### Work order
Repeat the records below exactly, from the first line through the line containing "middle dip: (810, 783)", and leave out any pictures.

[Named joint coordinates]
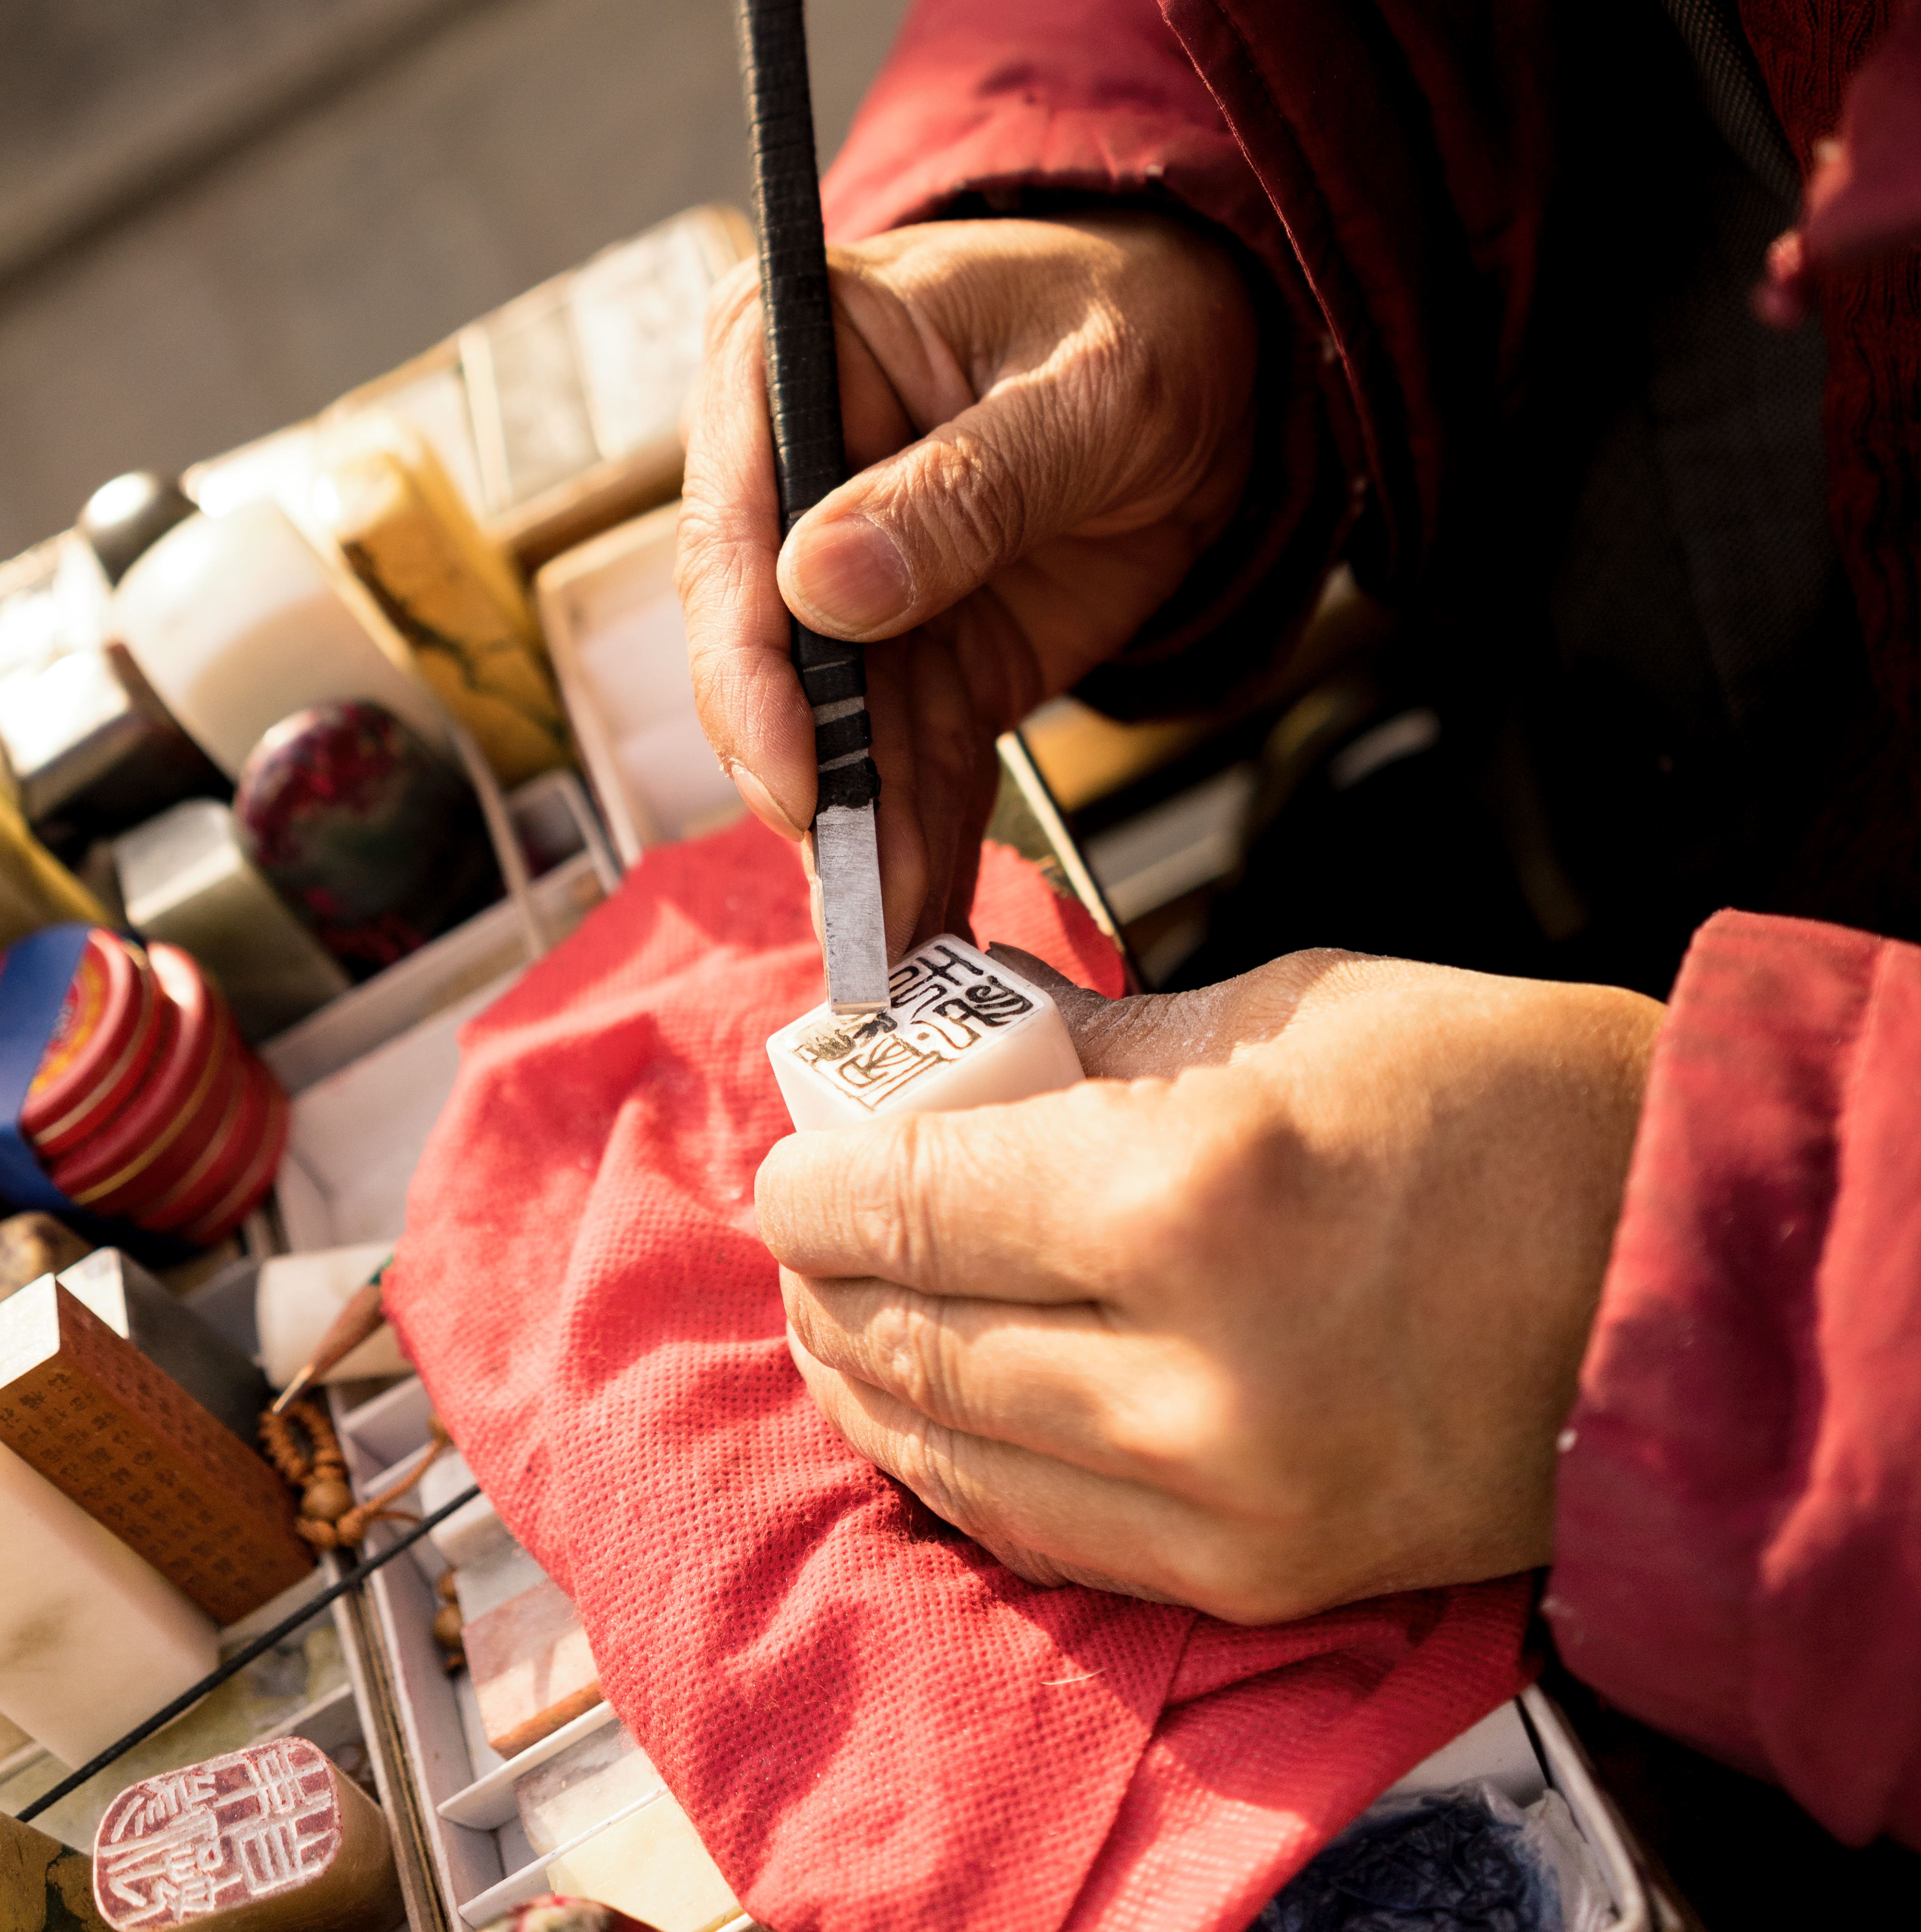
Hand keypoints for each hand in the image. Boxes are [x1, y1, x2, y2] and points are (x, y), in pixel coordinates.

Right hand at [677, 212, 1258, 954]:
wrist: (1228, 357)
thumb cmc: (1145, 320)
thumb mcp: (1087, 391)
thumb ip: (967, 485)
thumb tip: (821, 584)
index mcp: (784, 359)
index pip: (732, 532)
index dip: (753, 668)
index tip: (795, 774)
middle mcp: (787, 472)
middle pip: (761, 653)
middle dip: (810, 783)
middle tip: (853, 899)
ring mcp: (842, 573)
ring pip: (832, 728)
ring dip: (865, 837)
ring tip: (896, 942)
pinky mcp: (914, 645)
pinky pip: (905, 752)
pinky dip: (919, 833)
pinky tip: (929, 911)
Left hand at [757, 947, 1662, 1618]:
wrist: (1670, 1252)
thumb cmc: (1491, 1098)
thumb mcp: (1269, 1014)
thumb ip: (1086, 1053)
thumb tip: (943, 1073)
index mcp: (1186, 1195)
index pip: (908, 1207)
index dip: (814, 1183)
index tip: (790, 1163)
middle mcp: (1193, 1372)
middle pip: (909, 1344)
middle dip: (823, 1286)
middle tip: (807, 1235)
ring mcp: (1232, 1499)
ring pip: (957, 1462)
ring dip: (873, 1387)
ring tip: (846, 1319)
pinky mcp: (1270, 1575)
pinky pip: (1053, 1541)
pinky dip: (967, 1473)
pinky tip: (938, 1413)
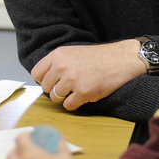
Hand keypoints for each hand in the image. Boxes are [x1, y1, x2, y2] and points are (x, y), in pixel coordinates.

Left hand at [31, 40, 146, 110]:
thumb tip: (44, 79)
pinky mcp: (83, 92)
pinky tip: (83, 95)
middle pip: (45, 87)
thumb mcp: (73, 52)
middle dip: (55, 90)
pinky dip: (74, 104)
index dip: (43, 80)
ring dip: (64, 97)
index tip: (51, 82)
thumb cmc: (99, 57)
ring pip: (55, 98)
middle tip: (68, 87)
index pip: (36, 73)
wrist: (122, 59)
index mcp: (58, 55)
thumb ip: (58, 63)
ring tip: (76, 90)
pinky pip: (68, 106)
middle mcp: (62, 66)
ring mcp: (72, 80)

### Response to the exercise
Hand keypoints for each hand in the image. Boxes are [x1, y1, x2, y2] and points are (x, y), in pixel coordinates.

Right hand at [677, 212, 1258, 954]:
wrist: (1228, 357)
thumb cmc: (1145, 320)
thumb mcp: (1087, 391)
thumb ip: (967, 485)
thumb tip: (821, 584)
index mcp: (784, 359)
index pip: (732, 532)
index dip: (753, 668)
index tip: (795, 774)
middle mcp: (787, 472)
middle pip: (761, 653)
middle dip: (810, 783)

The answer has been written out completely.